Begreifst du gar nicht warum X-Games so schlecht sind? Junge das ist die Weltmeisterschaft der Funsportarten? Warum sollten also Funsportarten keine Weltmeisterschaft haben? Weil die Fahrer vielleicht die Schnauze voll haben vom Konsumterror und Wettbewerb? Wel man vielleicht einfach nur fahren will? Und dann meint ein Sponsor einfach im Namen der ganzen Funsportler, die dem Namen nach größtenteils ihren Sport allein aus Spaß ausüben, eine "Weltmeisterschaft" ins Leben zu rufen? 

Ich bin froh dass das Ganze bei den BMXern noch nicht so weit vortgeschritten ist wie bei den DDDlern. Und dass es sogar beim MTB mit der SS WM eine Gegenbewegung gibt. 

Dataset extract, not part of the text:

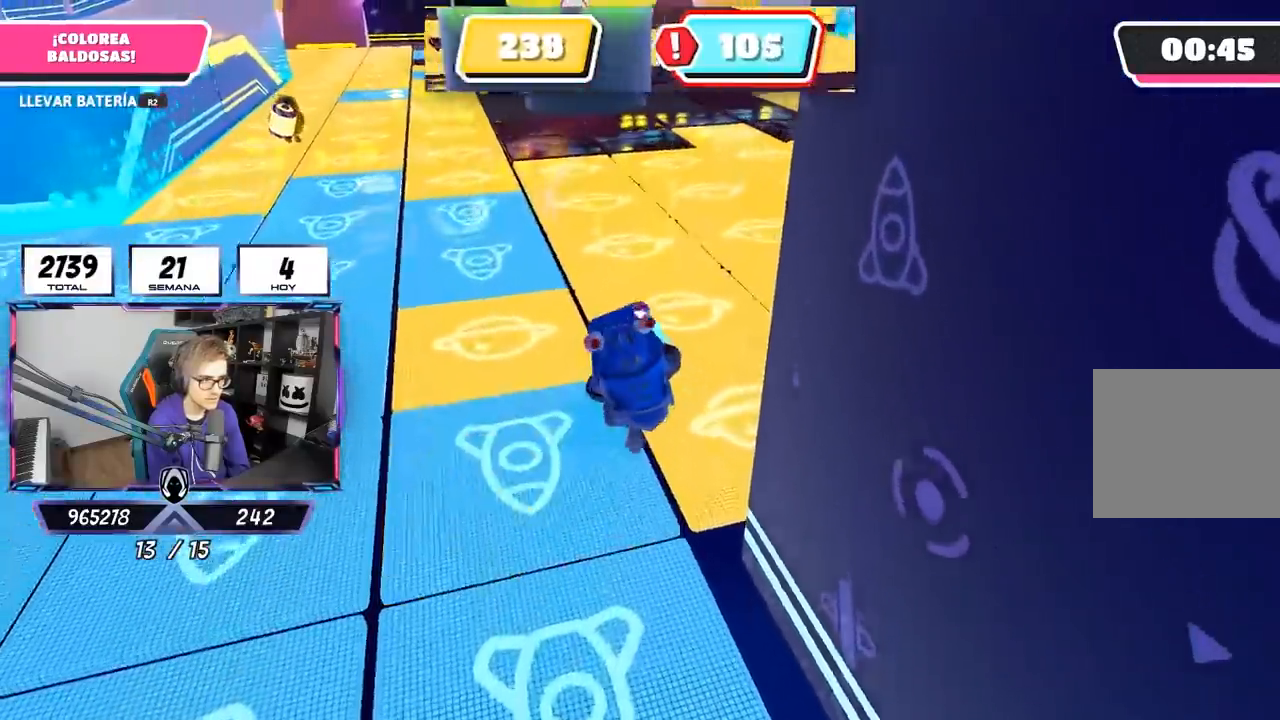
{"buttons": ["R2"], "left_stick": "up", "right_stick": "center", "events": [[33, "right_stick", "up-left"], [250, "right_stick", "center"], [350, "left_stick", "up-right"], [500, "left_stick", "up"]]}
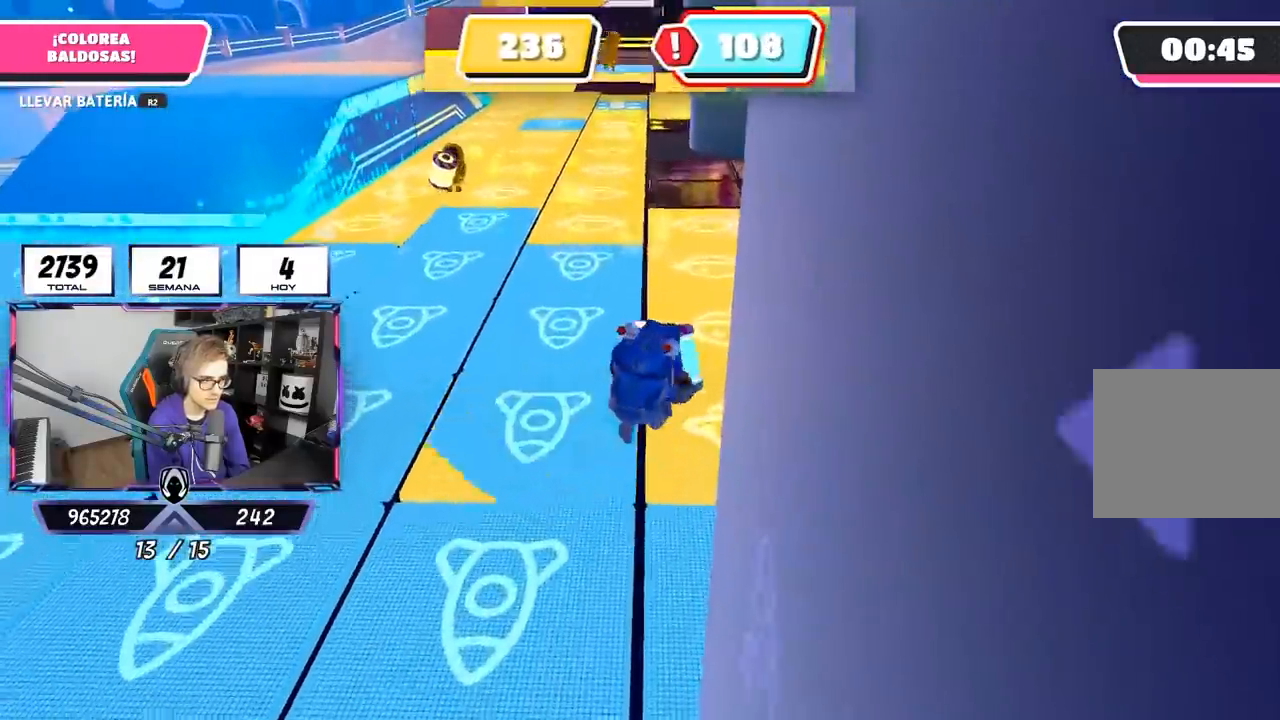
{"buttons": ["R2"], "left_stick": "up", "right_stick": "center", "events": []}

 für Kater und alle BMXer die drauf *******n


----------



## MTB-News.de




----------



## sandstein (26. Dezember 2004)

also, xgames hin oder her, entweder kontests im gesamten angreifen oder es lassen, sich aber zu denken die worlds wären vom prinzip her, der mehr zu akzeptierendere contest, ist doch dann auch bullshit. es geht immer um die kohlen, egal um wieviele. 
ich finde xgames den hammer, nirgends werden die limits so gepusht wie dort und sich zu denken das mirra und nyquist die medienjunks wären und alles falsch machen ist doch echt lächerlich kater.
die animalischen fahren ja auch contests...


----------



## kater (26. Dezember 2004)

Contest ist eben nicht Contest. Schau dir mal den Backyard Jam an oder FBM Ghetto Comp. Dort geht es eben nicht um Kohle, sondern um Spass. Und an die Worlds (hättest du genau gelesen, müsste ich mich nicht nochmals erklären) gehe ich, weil ich dort Leute treffe, die von weit her kommen und ich sonst nicht sehen würde. Ich gehe dort Strasse fahren und feiern, nicht den Contest begutachten... Und die Limits werden garantiert nicht an den X-Games gepusht. Ferner sind mir nicht viele Fahrer des Animals Teams bekannt, die an Contests mitfahren, das spielt hier aber auch gar keine Rolle. Du vergleichst doch nicht ernsthaft Ralph Sinisis Animal Team und Philosophie mit den X-Games? Wenn ja, hast du eh schon verloren und nicht begriffen, um was es geht.


----------



## Domas (26. Dezember 2004)

"also, xgames hin oder her, entweder kontests im gesamten angreifen oder es lassen, sich aber zu denken die worlds wären vom prinzip her, der mehr zu akzeptierendere contest, ist doch dann auch bullshit. es geht immer um die kohlen, egal um wieviele. 
ich finde xgames den hammer, nirgends werden die limits so gepusht wie dort und sich zu denken das mirra und nyquist die medienjunks wären und alles falsch machen ist doch echt lächerlich kater.
die animalischen fahren ja auch contests..."
 

Sagtmal, was ist denn mit euch los?
Wann zum teufel hab ich jemanden von euch persönlich angegriffen?(abgesehen von vitali, der mich vorher angegriffen hat)
Warum steigert ihr euch da so verdammt rein???
Ich sage ich finde es gut! Ihr findet es nicht gut.
Da habt ihr verdammtnochmal nicht so abzugehen. Es ist teilweise echt unglaublich was hier los ist.
Ich hab hier nur die xgames angesprochen und schon müssen ein paar leute kommen und wieder sagen wie behindert wir sind weil wir das gucken!!! 
Vllt. guckt ihr auch was was ich nicht gucke, das ist mir doch *******egal! 
Also redet wie normale menschen, ihr müsst hier doch nicht wegen solchen banaltäten wieder ausflippen! Und ausserdem legt ihr mir/uns hier wieder sachen in den mund!  "die das cool und krass finden.."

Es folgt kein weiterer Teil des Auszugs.